Robotic-Assisted Technique Makes Spinal Surgery Minimally Invasive

A man in his 60s had few remaining options after a long history of lumbar spine degenerative disease. He experienced little relief from his back and leg pain after conservative therapies including physical therapy and methyl-prednisone injections. But he feared a spinal fusion would interfere with an active lifestyle that included motorcycle riding.

When he presented to Duke neurosurgeon Anna R. Terry, MD, MPH, his condition had progressed to lumbar stenosis and degenerative scoliosis. After reviewing the options with the patient, Terry performed an L2 to L5 laminectomy that provided the patient brief relief and enabled him to return to his usual activities after physical therapy. However,  just six months later, the patient’s pain had recurred and his had posture worsened; imaging studies revealed that his scoliosis curve had increased, affecting his nerves..

To correct the curvature and decompress the nerves, Terry recommended spinal fusion and explained that the new technology combining advanced imaging and robotic guidance permits minimally invasive surgery that improves outcomes and shortens recovery times. Duke is one of only a few centers in the region offering spine surgery using the new ExcelsiusGPS Robotic Navigation system (Globus Medical Inc., Audubon, PA).

Pre-operative imaging studies, such as a CT scan, are merged with real-time images on the operating table to enable the surgeon to plan incisions and trajectories and precisely place hardware. A reference frame is attached to the patient (typically to the iliac crest) and the C-arm. A robotic arm holds and helps guide the instruments through small incisions, avoiding the need for a large midline incision through the musculature.

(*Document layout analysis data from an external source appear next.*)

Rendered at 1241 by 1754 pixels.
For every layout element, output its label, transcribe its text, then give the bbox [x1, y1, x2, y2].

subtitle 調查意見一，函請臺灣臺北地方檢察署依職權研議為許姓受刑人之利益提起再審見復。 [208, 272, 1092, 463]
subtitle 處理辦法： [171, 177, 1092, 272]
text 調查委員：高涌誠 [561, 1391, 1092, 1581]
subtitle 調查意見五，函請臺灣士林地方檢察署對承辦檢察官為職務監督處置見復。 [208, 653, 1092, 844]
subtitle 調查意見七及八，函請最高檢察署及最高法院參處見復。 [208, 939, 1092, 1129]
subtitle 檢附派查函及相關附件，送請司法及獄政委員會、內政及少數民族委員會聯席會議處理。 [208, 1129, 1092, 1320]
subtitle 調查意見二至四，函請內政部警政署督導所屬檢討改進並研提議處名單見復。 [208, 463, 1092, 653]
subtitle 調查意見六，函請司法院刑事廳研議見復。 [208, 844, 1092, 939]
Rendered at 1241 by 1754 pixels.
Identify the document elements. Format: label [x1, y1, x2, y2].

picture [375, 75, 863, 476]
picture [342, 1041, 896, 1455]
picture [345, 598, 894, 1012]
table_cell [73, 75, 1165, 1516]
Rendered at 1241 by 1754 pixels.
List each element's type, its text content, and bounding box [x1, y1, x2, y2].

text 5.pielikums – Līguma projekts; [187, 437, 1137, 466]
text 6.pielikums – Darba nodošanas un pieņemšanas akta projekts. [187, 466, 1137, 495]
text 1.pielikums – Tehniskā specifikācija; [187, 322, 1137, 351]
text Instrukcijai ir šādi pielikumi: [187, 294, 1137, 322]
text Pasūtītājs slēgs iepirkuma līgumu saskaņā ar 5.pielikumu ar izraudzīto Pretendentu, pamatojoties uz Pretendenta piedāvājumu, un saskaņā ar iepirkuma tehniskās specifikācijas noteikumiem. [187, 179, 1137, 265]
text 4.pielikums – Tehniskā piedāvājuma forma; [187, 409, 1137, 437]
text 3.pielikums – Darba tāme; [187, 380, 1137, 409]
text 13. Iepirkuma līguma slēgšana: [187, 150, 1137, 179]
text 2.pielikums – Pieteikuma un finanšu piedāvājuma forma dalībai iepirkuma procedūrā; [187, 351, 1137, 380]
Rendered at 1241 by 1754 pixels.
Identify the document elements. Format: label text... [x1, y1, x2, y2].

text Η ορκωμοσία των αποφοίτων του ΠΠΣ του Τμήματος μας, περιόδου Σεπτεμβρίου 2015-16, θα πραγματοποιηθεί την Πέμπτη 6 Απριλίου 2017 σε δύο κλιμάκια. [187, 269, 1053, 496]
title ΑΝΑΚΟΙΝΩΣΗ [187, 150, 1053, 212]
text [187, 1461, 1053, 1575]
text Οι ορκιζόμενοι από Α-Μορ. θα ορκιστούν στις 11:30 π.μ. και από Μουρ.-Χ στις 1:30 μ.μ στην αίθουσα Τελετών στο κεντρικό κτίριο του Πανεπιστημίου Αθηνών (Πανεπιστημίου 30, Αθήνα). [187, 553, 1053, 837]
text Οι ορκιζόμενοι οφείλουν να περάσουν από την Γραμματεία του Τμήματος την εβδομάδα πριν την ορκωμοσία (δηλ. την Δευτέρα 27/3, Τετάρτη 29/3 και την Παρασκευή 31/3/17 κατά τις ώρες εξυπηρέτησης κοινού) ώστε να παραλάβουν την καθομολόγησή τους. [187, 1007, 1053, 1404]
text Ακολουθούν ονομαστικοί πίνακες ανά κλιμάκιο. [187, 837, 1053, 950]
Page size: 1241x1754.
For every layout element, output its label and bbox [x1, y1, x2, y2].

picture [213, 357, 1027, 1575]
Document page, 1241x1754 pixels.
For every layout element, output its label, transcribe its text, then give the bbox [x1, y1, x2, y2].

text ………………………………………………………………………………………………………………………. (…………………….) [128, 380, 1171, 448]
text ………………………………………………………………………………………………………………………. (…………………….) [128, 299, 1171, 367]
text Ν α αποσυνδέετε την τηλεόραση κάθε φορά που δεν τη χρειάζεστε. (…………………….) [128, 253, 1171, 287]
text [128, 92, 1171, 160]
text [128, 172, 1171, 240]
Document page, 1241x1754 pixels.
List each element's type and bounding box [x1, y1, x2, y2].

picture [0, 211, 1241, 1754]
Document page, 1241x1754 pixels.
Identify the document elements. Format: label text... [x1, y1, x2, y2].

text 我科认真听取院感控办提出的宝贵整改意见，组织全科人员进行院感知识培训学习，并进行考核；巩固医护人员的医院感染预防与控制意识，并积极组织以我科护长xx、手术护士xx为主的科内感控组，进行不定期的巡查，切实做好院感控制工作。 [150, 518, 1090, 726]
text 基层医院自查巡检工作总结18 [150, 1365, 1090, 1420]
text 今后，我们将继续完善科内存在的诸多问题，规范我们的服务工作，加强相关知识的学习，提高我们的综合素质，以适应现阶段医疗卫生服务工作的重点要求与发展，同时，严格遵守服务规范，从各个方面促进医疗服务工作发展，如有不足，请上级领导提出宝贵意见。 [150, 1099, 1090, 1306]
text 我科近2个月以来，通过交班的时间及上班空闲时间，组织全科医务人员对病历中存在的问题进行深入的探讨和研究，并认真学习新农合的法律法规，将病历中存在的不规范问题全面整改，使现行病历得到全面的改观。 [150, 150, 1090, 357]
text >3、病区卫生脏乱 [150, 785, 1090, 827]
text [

This patient’s fusion from L2 to L5 “involved a dual approach,” Terry says. “The first step was to use the extreme lateral approach to remove the affected disks, open up the space, and insert bone grafts to stabilize the spine and indirectly decompress the affected nerves. The second stage was inserting posterior instrumentation to stabilize the spine.”

“The advantages of a minimally invasive approach are less tissue dissection; smaller incisions, which mean less chance of infection; a shorter hospital stay; and better pain control for the patient,” Terry says.

Terry says that because the fusion needed to extend from L2 to L5, this patient was a good candidate for the use of robotic navigation to assist in placing the screws, which makes that part of the procedure more accurate and efficient.

“We can navigate in the ideal position for creating the entry points and place the screws along that same trajectory with minimal error,” Terry says. “We don’t have to take multiple passes through the tissue to get the right pathway because it is done through software navigation.”

Already experienced with imaging and robotic-assisted navigation in cranial neurosurgery, Terry sought training on the new system as soon as it became available at Duke. Terry and colleagues Phillip Horne, MD, PhD, spine surgeon, and Peter Grossi, MD, neurosurgeon, have performed several of the minimally invasive spine surgeries using the technology.

“I have been using the technology regularly and have treated many patients using robotic-guided screw placement through various modalities,” Horne says.

Despite the initial concerns of Terry’s patient about undergoing a spinal fusion, he “is several months out from surgery and doing really well,” Terry says. “He is now able to stand up straight, with no leg pain and minimal back pain. He has already been on several long bike rides and is gradually returning to his active lifestyle.”